◆ Aim of the exercise:
Rewrite the entries from the line containing "collectors: H. D. House" through the end of the entries, changing "collection date" to "date collected" and leaving everything else as it is.

Entries in a dataset
--

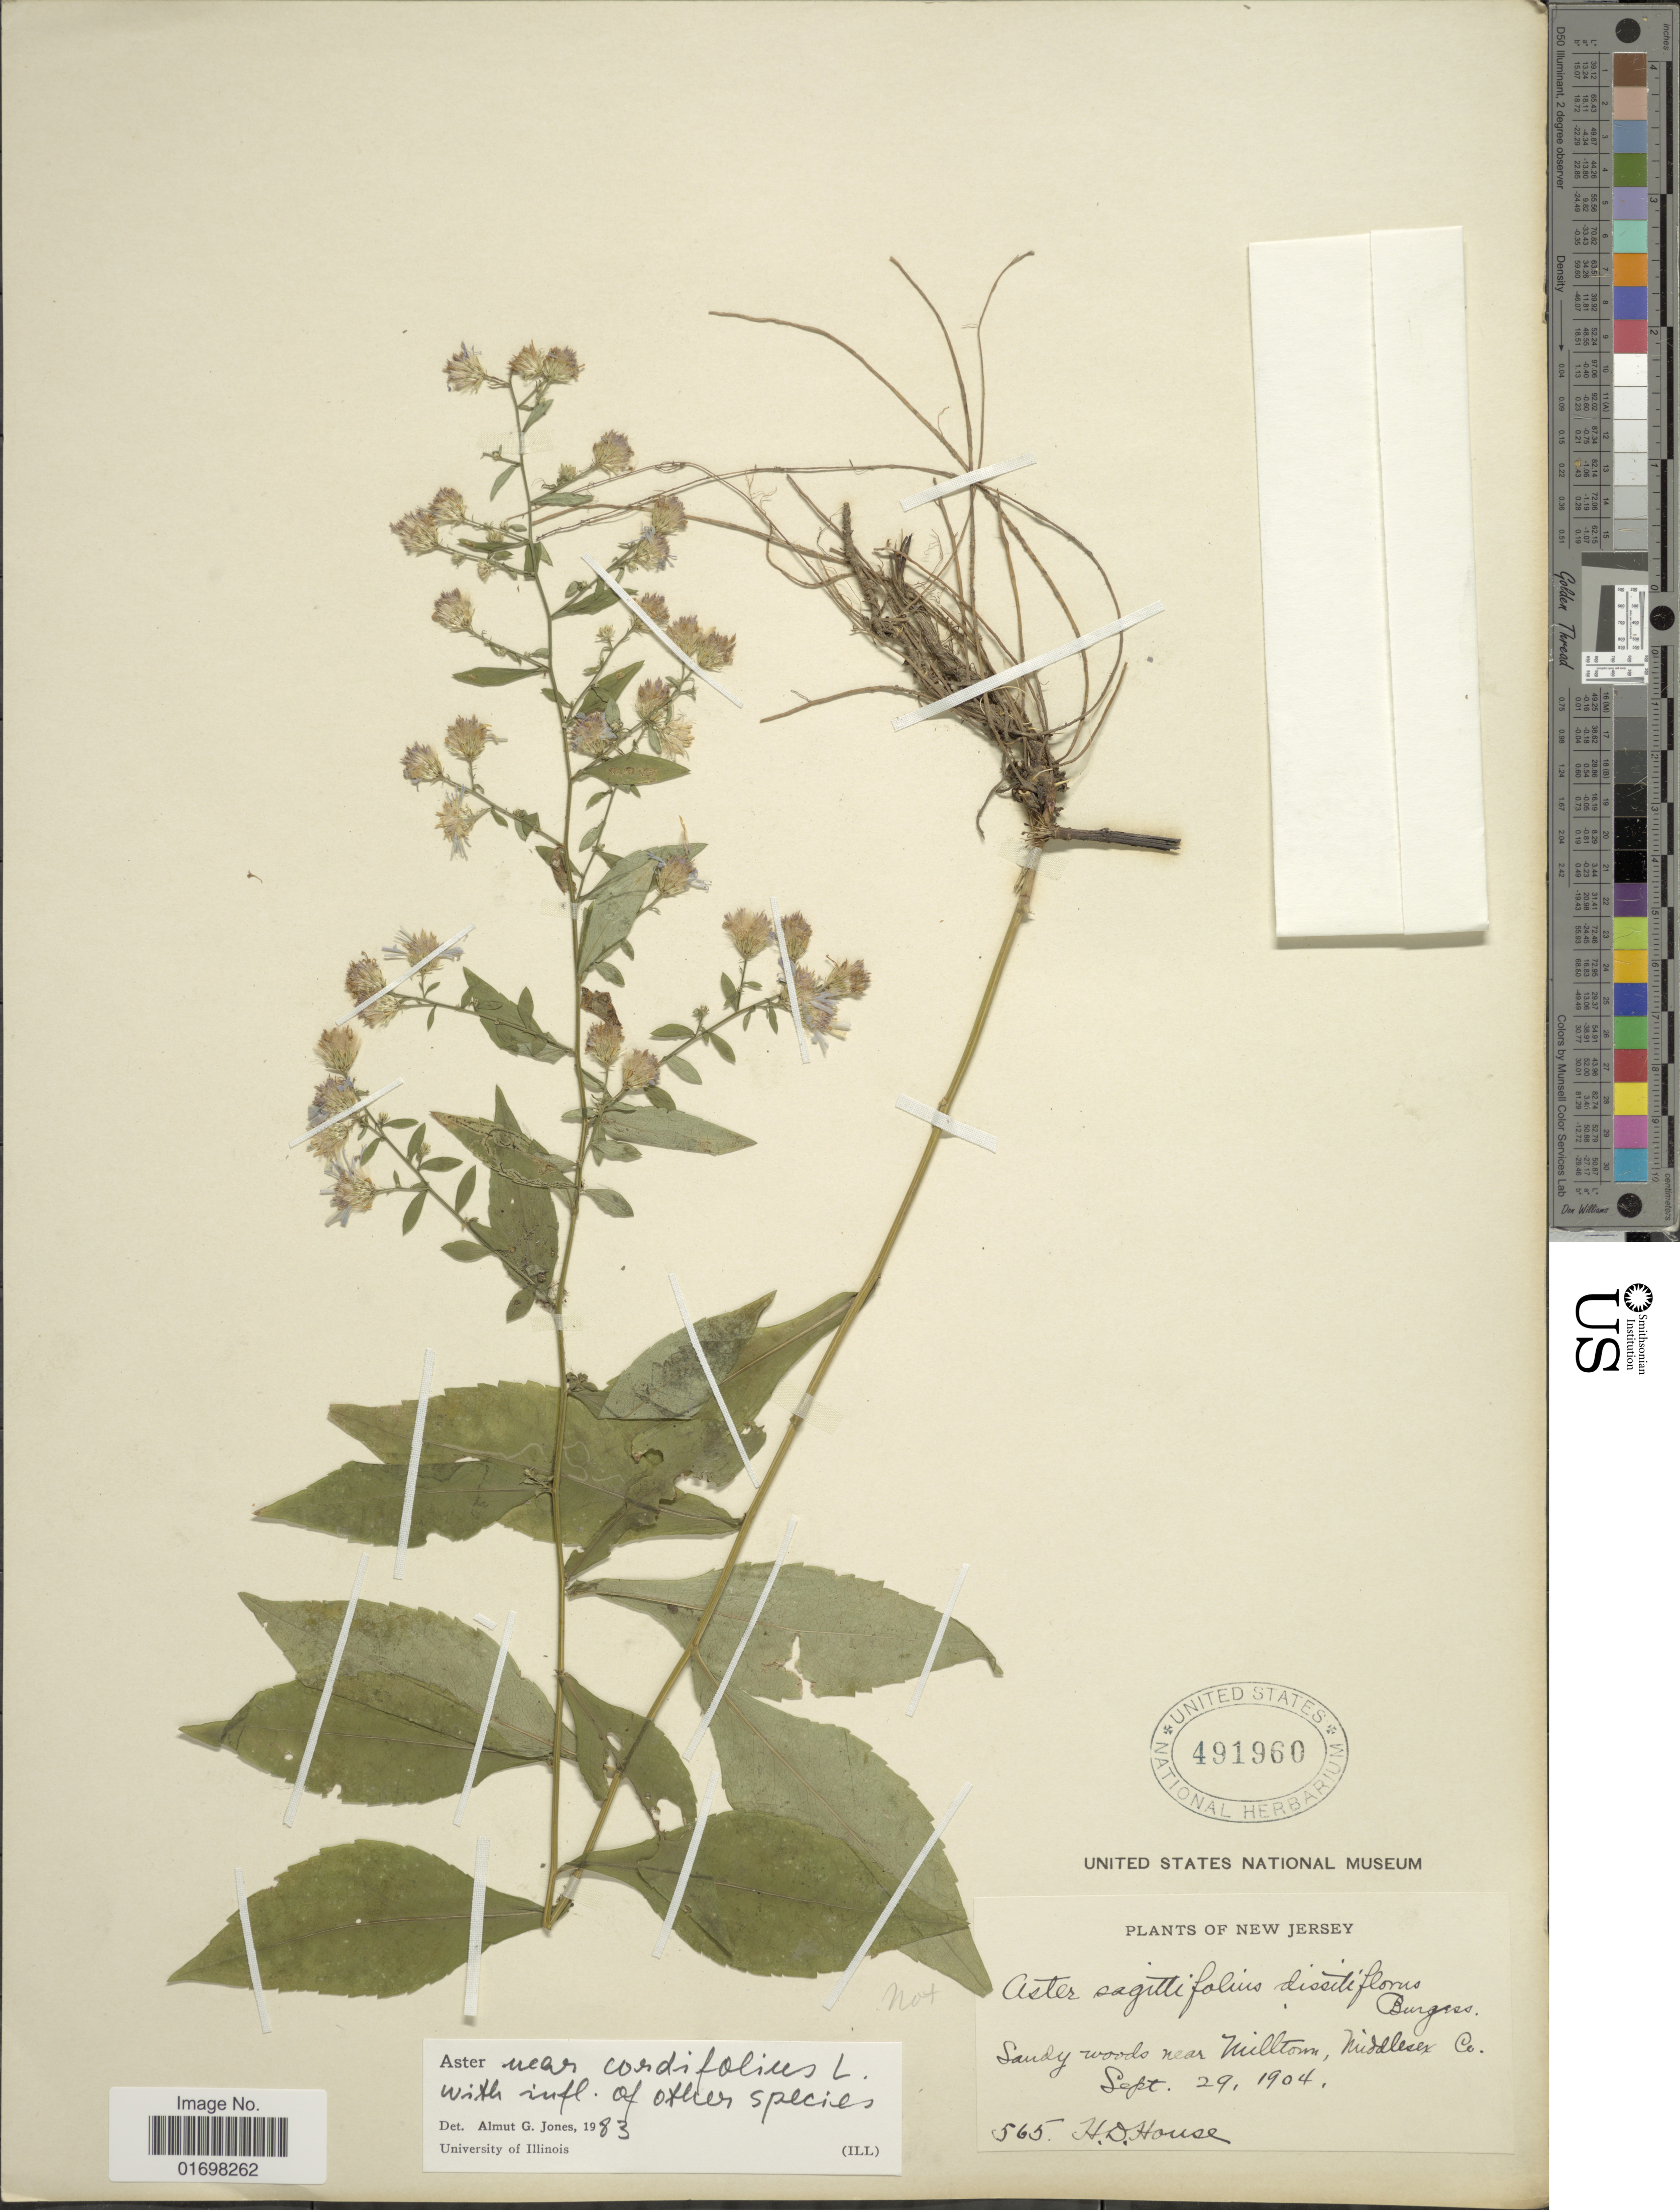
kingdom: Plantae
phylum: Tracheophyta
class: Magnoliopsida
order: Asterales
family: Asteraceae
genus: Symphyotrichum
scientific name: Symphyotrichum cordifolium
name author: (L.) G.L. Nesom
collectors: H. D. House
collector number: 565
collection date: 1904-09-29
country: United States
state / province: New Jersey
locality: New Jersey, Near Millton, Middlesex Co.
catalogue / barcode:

--

◆ Result for this task:
collectors: H. D. House
collector number: 565
date collected: 1904-09-29
country: United States
state / province: New Jersey
locality: New Jersey, Near Millton, Middlesex Co.
catalogue / barcode:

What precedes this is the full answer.